Problème à traiter
Reprenez, s'il vous plaît, le passage sur Djokovic, Medvedev et la place de numéro un mondial, en le poursuivant juste après sa dernière phrase.

Texte cité
Mais la principale conséquence concernerait donc les deux plus hautes marches du podium : tenant du titre à Wimbledon, Novak Djokovic aurait 2 000 points en moins et ne serait donc pas numéro un mondial. Cet accessit serait en ce moment même en la possession de Daniil Medvedev, éliminé en huitième de finale à Wimbledon (il a été par ailleurs demi-finaliste sur le gazon de Majorque, mais hors Angleterre, donc).

Données recueillies
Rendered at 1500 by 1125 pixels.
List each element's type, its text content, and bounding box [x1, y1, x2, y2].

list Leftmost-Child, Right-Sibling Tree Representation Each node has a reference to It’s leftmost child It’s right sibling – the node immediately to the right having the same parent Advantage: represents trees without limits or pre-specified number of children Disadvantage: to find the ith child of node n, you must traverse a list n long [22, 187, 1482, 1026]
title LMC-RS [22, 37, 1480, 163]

Réponse au problème
Le Russe (ironie du sort…) , qui s’apprête à revenir à la compétition à Genève après avoir manqué le début de saison sur terre battue en raison d’une hernie inguinale, a d’ailleurs pris soin – hasard ou pas – de n’inscrire aucun tournoi anglais à son calendrier : cette année, il a prévu de jouer ‘s-Hertogenbosch (qui se dispute la semaine suivant Roland-Garros) et Halle. Selon nos informations, il va aussi ajouter Majorque à son programme. Vu qu’il a peu de points à défendre à cette période, il aura quoi qu’il arrive beaucoup à gagner durant cette saison sur gazon.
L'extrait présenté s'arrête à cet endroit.